Coronavirus may have lain dormant across the world and emerged when environmental conditions were right for it to thrive - rather than starting in China, an Oxford University expert believes.
Dr Tom Jefferson, senior associate tutor at the Centre for Evidence-Based Medicine (CEBM), at Oxford, and visiting professor at Newcastle University, argues that there is growing evidence that the virus was elsewhere before it emerged in Asia.
Last week, Spanish virologists announced they had found traces of the disease in samples of waste water collected in March 2019, nine months before the coronavirus disease was seen in China.
Italian scientists have also found evidence of coronavirus in sewage samples in Milan and Turin, in mid-December, many weeks before the first case was detected, while experts have found traces in Brazil in November.
Jefferson believes that many viruses lie dormant throughout the globe and emerge when conditions are favourable. It also means they can vanish as quickly as they arrive.
"Where did Sars 1 go? It's just disappeared," he said "So we have to think about these things. We need to start researching the ecology of the virus, understanding how it originates and mutates.
"I think the virus was already here, here meaning everywhere. We may be seeing a dormant virus that has been activated by environmental conditions.
"There was a case in the Falkland Islands in early February. Now where did that come from? There was a cruise ship that went from South Georgia to Buenos Aires, and the passengers were screened and then on day eight, when they started sailing towards the Weddell Sea, they got the first case. Was it in prepared food that was defrosted and activated?
"The explanation for this could only be that these agents don't come or go anywhere. They are always here and something ignites them, maybe human density or environmental conditions, and this is what we should be looking for."
Jefferson believes that the virus may be transmitted through the sewage system or shared toilet facilities, not just through droplets expelled by talking, coughing and sneezing.
Writing in the Telegraph, Jefferson and Professor Carl Henegehan, director of the CEBM, call for an in-depth investigation similar to that carried out by John Snow in 1854, which showed cholera was spreading in London from an infected well in Soho.
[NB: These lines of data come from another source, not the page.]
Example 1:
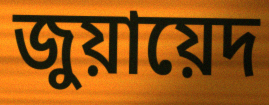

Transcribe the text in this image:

জুয়ায়েদ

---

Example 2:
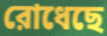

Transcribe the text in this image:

রোধেছে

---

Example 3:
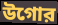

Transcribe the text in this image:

উগোর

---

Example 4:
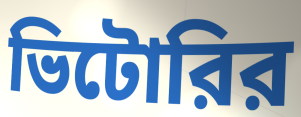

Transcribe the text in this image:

ভিটোরির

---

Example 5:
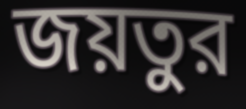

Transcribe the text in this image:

জয়তুরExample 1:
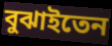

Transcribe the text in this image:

বুঝাইতেন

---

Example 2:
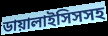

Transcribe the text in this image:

ডায়ালাইসিসসহ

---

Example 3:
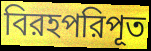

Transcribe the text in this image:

বিরহপরিপূত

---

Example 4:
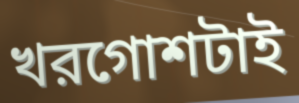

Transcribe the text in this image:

খরগোশটাই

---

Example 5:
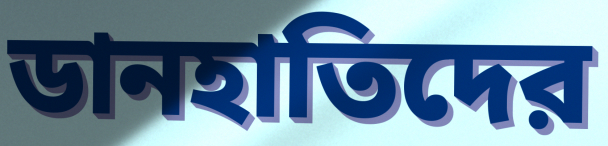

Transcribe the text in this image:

ডানহাতিদেরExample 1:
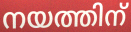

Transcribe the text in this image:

നയത്തിന്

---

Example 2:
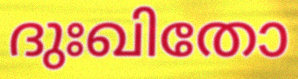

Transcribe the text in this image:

ദുഃഖിതോ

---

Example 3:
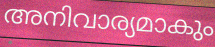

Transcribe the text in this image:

അനിവാര്യമാകും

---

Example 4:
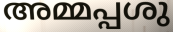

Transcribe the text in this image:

അമ്മപ്പശു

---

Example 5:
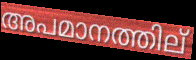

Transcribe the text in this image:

അപമാനത്തില്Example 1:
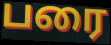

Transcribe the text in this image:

பரை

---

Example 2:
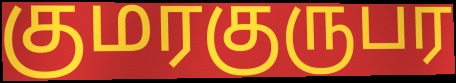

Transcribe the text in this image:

குமரகுருபர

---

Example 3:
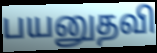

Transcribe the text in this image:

பயனுதவி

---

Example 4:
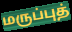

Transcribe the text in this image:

மருப்புத்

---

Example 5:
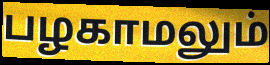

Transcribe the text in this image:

பழகாமலும்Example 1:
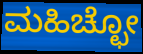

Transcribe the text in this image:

ಮಹಿಚ್ಛೋ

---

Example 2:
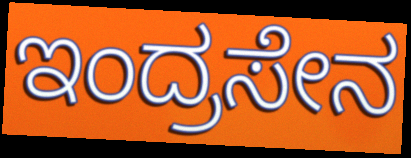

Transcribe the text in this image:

ಇಂದ್ರಸೇನ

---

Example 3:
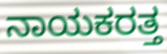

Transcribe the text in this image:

ನಾಯಕರತ್ತ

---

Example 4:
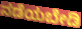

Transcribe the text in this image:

ನಡೆಯಬೇಡಿ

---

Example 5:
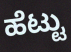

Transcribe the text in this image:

ಹೆಟ್ಟುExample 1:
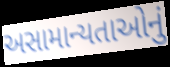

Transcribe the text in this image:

અસામાન્યતાઓનું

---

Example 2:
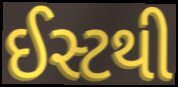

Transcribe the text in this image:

ઈસ્ટથી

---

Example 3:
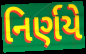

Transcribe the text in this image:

નિર્ણયે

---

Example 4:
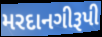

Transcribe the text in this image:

મરદાનગીરૂપી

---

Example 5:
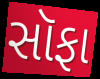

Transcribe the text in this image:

સૉફા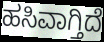
ಹಸಿವಾಗ್ತಿದೆ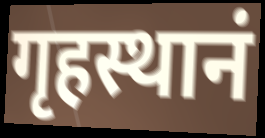
गृहस्थानंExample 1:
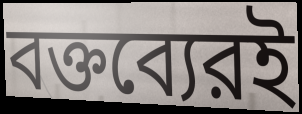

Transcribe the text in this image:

বক্তব্যেরই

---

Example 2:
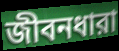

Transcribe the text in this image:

Exploring why so many outbreaks happen at food factories and meatpacking plants could uncover major new transmission routes, they believe. It may be shared toilet facilities coupled with cool conditions that allow the virus to thrive.
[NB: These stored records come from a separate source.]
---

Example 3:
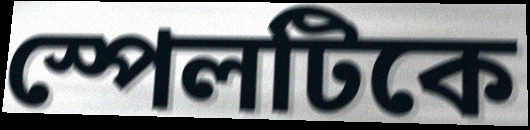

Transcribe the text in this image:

স্পেলটিকে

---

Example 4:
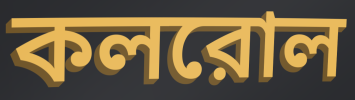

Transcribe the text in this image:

কলরোল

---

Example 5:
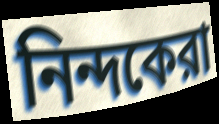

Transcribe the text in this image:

নিন্দকেরা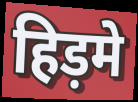
हिड़मे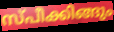
സ്പീക്കിങ്ങും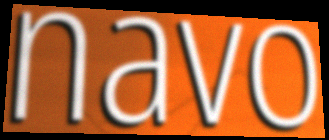
navoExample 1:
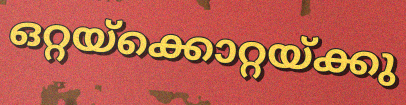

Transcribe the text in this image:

ഒറ്റയ്ക്കൊറ്റയ്ക്കു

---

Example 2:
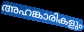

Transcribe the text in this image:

അഹങ്കാരികളും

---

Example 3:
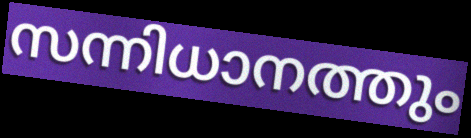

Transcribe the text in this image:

സന്നിധാനത്തും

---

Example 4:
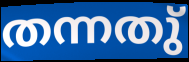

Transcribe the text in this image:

തന്നതു്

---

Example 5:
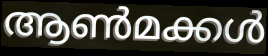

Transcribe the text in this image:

ആൺമക്കൾ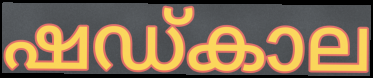
ഷഡ്കാലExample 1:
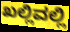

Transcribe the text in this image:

ಖಲ್ಲಿವಲ್ಲಿ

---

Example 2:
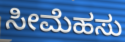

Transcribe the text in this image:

ಸೀಮೆಹಸು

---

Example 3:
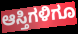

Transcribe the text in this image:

ಆಸ್ತಿಗಳಿಗೂ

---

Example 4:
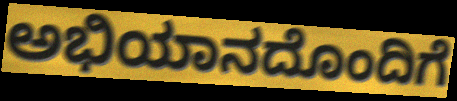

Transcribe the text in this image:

ಅಭಿಯಾನದೊಂದಿಗೆ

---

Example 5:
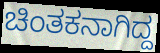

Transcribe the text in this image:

ಚಿಂತಕನಾಗಿದ್ದ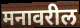
मनावरील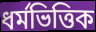
ধৰ্মভিত্তিক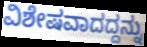
ವಿಶೇಷವಾದದ್ದನ್ನು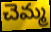
చెమ్మ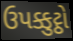
ઉપક્કુટ્ઠો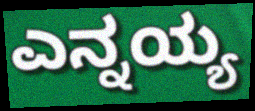
ಎನ್ನಯ್ಯ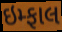
ઇમ્ફાલ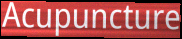
Acupuncture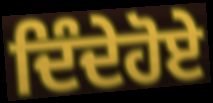
ਦਿੰਦੇਹੋਏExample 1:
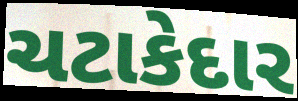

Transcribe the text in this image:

ચટાકેદાર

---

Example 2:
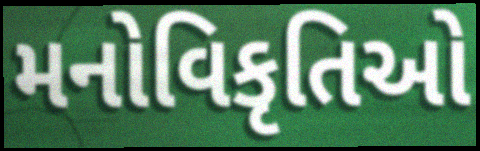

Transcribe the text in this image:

મનોવિકૃતિઓ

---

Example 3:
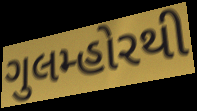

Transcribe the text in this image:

ગુલમ્હોરથી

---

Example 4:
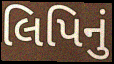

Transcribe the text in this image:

લિપિનું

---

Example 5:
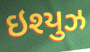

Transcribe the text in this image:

ઇશ્યુઝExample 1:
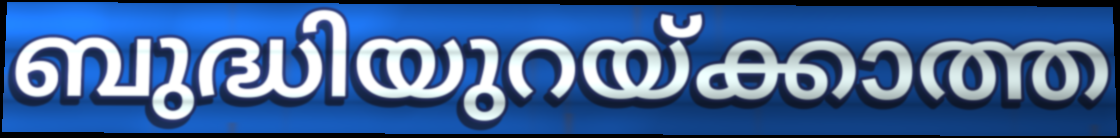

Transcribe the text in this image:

ബുദ്ധിയുറയ്ക്കാത്ത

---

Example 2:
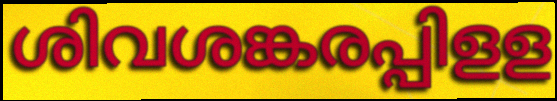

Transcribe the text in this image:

ശിവശങ്കരപ്പിളള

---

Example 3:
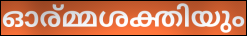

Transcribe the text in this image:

ഓര്മ്മശക്തിയും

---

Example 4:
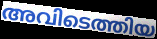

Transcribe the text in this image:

അവിടെത്തിയ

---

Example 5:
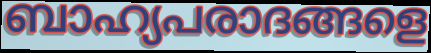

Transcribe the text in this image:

ബാഹ്യപരാദങ്ങളെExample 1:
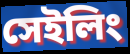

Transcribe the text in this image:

সেইলিং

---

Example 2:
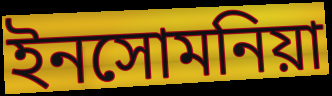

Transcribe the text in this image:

ইনসোমনিয়া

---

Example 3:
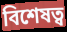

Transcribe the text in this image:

বিশেষত্ব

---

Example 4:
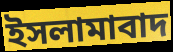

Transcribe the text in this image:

ইসলামাবাদ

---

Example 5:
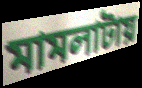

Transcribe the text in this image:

মামলাটায়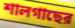
শালগাছেরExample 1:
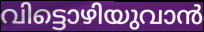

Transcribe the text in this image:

വിട്ടൊഴിയുവാൻ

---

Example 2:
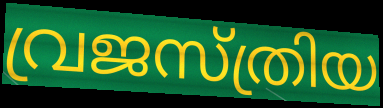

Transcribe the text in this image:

വ്രജസ്ത്രിയ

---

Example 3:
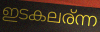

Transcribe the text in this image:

ഇടകലര്ന്ന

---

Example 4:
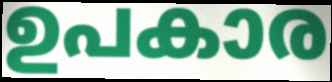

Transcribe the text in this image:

ഉപകാര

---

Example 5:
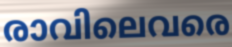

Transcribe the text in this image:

രാവിലെവരെ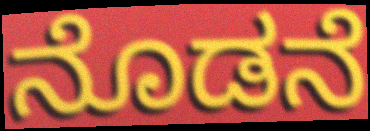
ನೊಡನೆ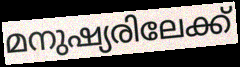
മനുഷ്യരിലേക്ക്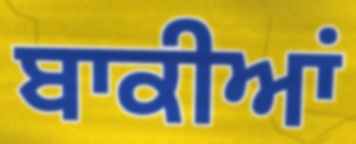
ਬਾਕੀਆਂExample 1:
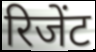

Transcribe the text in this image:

रिजेंट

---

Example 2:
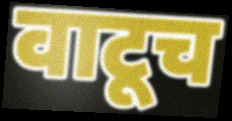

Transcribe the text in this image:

वाटूच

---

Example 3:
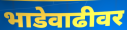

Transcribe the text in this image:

भाडेवाढीवर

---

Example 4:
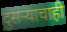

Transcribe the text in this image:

दुसऱ्याचाही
"We're doing a living review, extracting environmental conditions, the ecology of these viruses which has been grossly understudied," said Jefferson.
"There is quite a lot of evidence that huge amounts of the virus in sewage all over the place, and an increasing amount of evidence there is faecal transmission. There is a high concentration where sewage is 4C, which is the ideal temperature for it to be stabled and presumably activated. And meatpacking plants are often at 4C.
"These meat packing clusters and isolated outbreaks don't fit with respiratory theory, they fit with people who haven't washed their hands properly.
"These outbreaks need to be investigated properly with people on the ground one by one. You need to do what [medical hygiene developer] John Snow did. You question people, and you start constructing hypotheses that fit the facts, not the other way around."